BEGIN

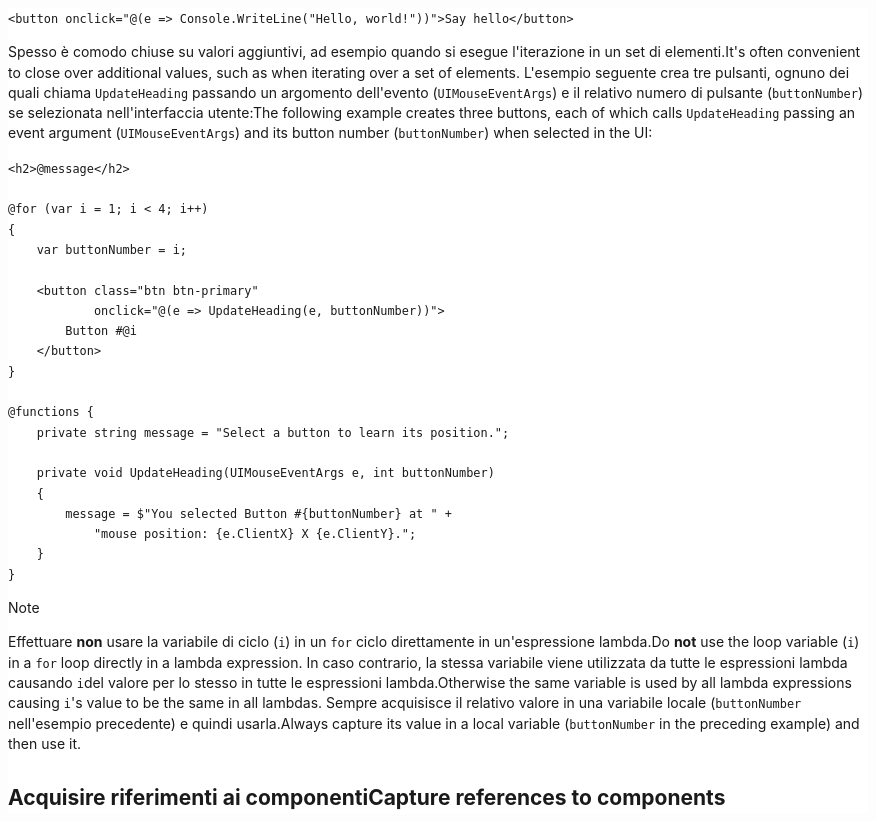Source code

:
 ```cshtml
<button onclick="@(e => Console.WriteLine("Hello, world!"))">Say hello</button>
```

<span data-ttu-id="37e6a-209">Spesso è comodo chiuse su valori aggiuntivi, ad esempio quando si esegue l'iterazione in un set di elementi.</span><span class="sxs-lookup"><span data-stu-id="37e6a-209">It's often convenient to close over additional values, such as when iterating over a set of elements.</span></span> <span data-ttu-id="37e6a-210">L'esempio seguente crea tre pulsanti, ognuno dei quali chiama `UpdateHeading` passando un argomento dell'evento (`UIMouseEventArgs`) e il relativo numero di pulsante (`buttonNumber`) se selezionata nell'interfaccia utente:</span><span class="sxs-lookup"><span data-stu-id="37e6a-210">The following example creates three buttons, each of which calls `UpdateHeading` passing an event argument (`UIMouseEventArgs`) and its button number (`buttonNumber`) when selected in the UI:</span></span>

```cshtml
<h2>@message</h2>

@for (var i = 1; i < 4; i++)
{
    var buttonNumber = i;

    <button class="btn btn-primary"
            onclick="@(e => UpdateHeading(e, buttonNumber))">
        Button #@i
    </button>
}

@functions {
    private string message = "Select a button to learn its position.";

    private void UpdateHeading(UIMouseEventArgs e, int buttonNumber)
    {
        message = $"You selected Button #{buttonNumber} at " +
            "mouse position: {e.ClientX} X {e.ClientY}.";
    }
}
```

> [!NOTE]
> <span data-ttu-id="37e6a-211">Effettuare **non** usare la variabile di ciclo (`i`) in un `for` ciclo direttamente in un'espressione lambda.</span><span class="sxs-lookup"><span data-stu-id="37e6a-211">Do **not** use the loop variable (`i`) in a `for` loop directly in a lambda expression.</span></span> <span data-ttu-id="37e6a-212">In caso contrario, la stessa variabile viene utilizzata da tutte le espressioni lambda causando `i`del valore per lo stesso in tutte le espressioni lambda.</span><span class="sxs-lookup"><span data-stu-id="37e6a-212">Otherwise the same variable is used by all lambda expressions causing `i`'s value to be the same in all lambdas.</span></span> <span data-ttu-id="37e6a-213">Sempre acquisisce il relativo valore in una variabile locale (`buttonNumber` nell'esempio precedente) e quindi usarla.</span><span class="sxs-lookup"><span data-stu-id="37e6a-213">Always capture its value in a local variable (`buttonNumber` in the preceding example) and then use it.</span></span>

## <a name="capture-references-to-components"></a><span data-ttu-id="37e6a-214">Acquisire riferimenti ai componenti</span><span class="sxs-lookup"><span data-stu-id="37e6a-214">Capture references to components</span></span>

END

ABOUT THIS TASK: Reproduce the listing exactly, but keep its images out of the copy.

FINISHED TASK:
Source code

:
 ```cshtml
<button onclick="@(e => Console.WriteLine("Hello, world!"))">Say hello</button>
```

<span data-ttu-id="37e6a-209">Spesso è comodo chiuse su valori aggiuntivi, ad esempio quando si esegue l'iterazione in un set di elementi.</span><span class="sxs-lookup"><span data-stu-id="37e6a-209">It's often convenient to close over additional values, such as when iterating over a set of elements.</span></span> <span data-ttu-id="37e6a-210">L'esempio seguente crea tre pulsanti, ognuno dei quali chiama `UpdateHeading` passando un argomento dell'evento (`UIMouseEventArgs`) e il relativo numero di pulsante (`buttonNumber`) se selezionata nell'interfaccia utente:</span><span class="sxs-lookup"><span data-stu-id="37e6a-210">The following example creates three buttons, each of which calls `UpdateHeading` passing an event argument (`UIMouseEventArgs`) and its button number (`buttonNumber`) when selected in the UI:</span></span>

```cshtml
<h2>@message</h2>

@for (var i = 1; i < 4; i++)
{
    var buttonNumber = i;

    <button class="btn btn-primary"
            onclick="@(e => UpdateHeading(e, buttonNumber))">
        Button #@i
    </button>
}

@functions {
    private string message = "Select a button to learn its position.";

    private void UpdateHeading(UIMouseEventArgs e, int buttonNumber)
    {
        message = $"You selected Button #{buttonNumber} at " +
            "mouse position: {e.ClientX} X {e.ClientY}.";
    }
}
```

> [!NOTE]
> <span data-ttu-id="37e6a-211">Effettuare **non** usare la variabile di ciclo (`i`) in un `for` ciclo direttamente in un'espressione lambda.</span><span class="sxs-lookup"><span data-stu-id="37e6a-211">Do **not** use the loop variable (`i`) in a `for` loop directly in a lambda expression.</span></span> <span data-ttu-id="37e6a-212">In caso contrario, la stessa variabile viene utilizzata da tutte le espressioni lambda causando `i`del valore per lo stesso in tutte le espressioni lambda.</span><span class="sxs-lookup"><span data-stu-id="37e6a-212">Otherwise the same variable is used by all lambda expressions causing `i`'s value to be the same in all lambdas.</span></span> <span data-ttu-id="37e6a-213">Sempre acquisisce il relativo valore in una variabile locale (`buttonNumber` nell'esempio precedente) e quindi usarla.</span><span class="sxs-lookup"><span data-stu-id="37e6a-213">Always capture its value in a local variable (`buttonNumber` in the preceding example) and then use it.</span></span>

## <a name="capture-references-to-components"></a><span data-ttu-id="37e6a-214">Acquisire riferimenti ai componenti</span><span class="sxs-lookup"><span data-stu-id="37e6a-214">Capture references to components</span></span>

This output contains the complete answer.